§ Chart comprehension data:
====

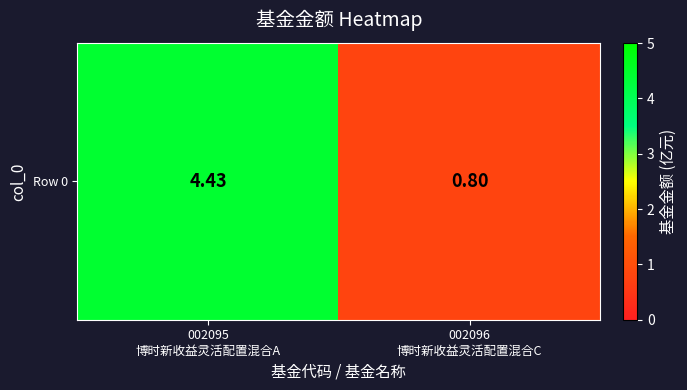

Reading right to left, what are all the values shown in this chart?

0.8	4.4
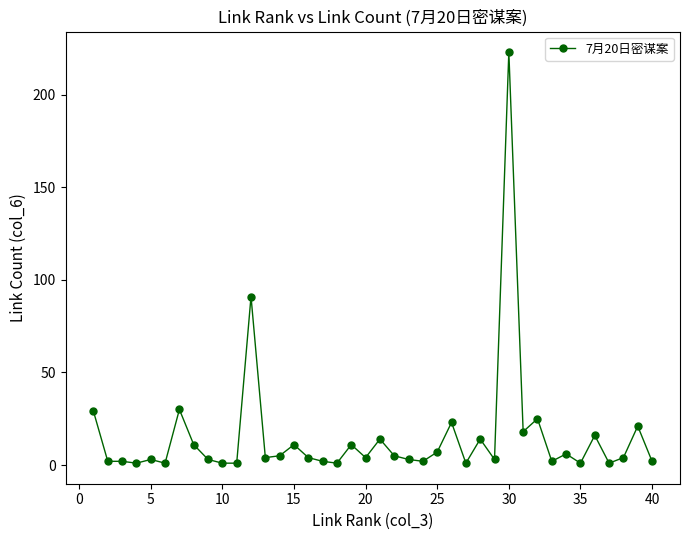

What is the maximum value shown in the chart?

223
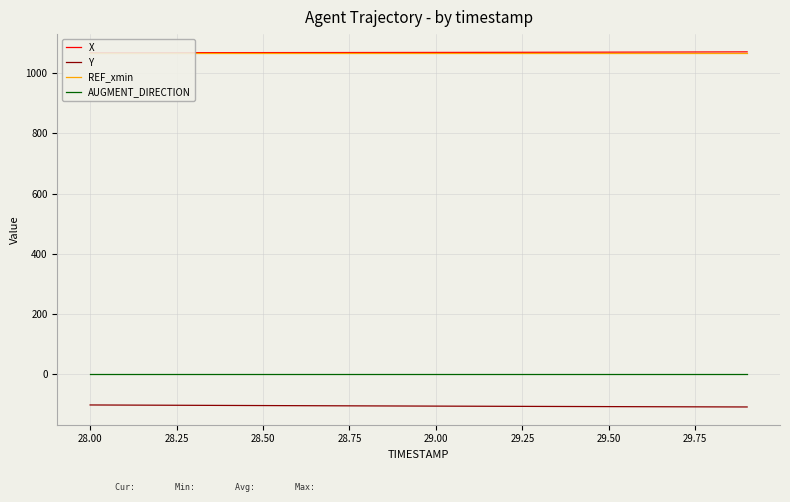

True or false: Y and AUGMENT_DIRECTION intersect in this chart.

False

====

Convert the lines from the one containing "What is the maximum value shown in the chart?" through the final line, inclusive, into a JSON list of strings with one string per line. Omit blank lines and picture markers.

§ TASK RESULT:
[
  "What is the maximum value shown in the chart?",
  "223",
  "True or false: Y and AUGMENT_DIRECTION intersect in this chart.",
  "False"
]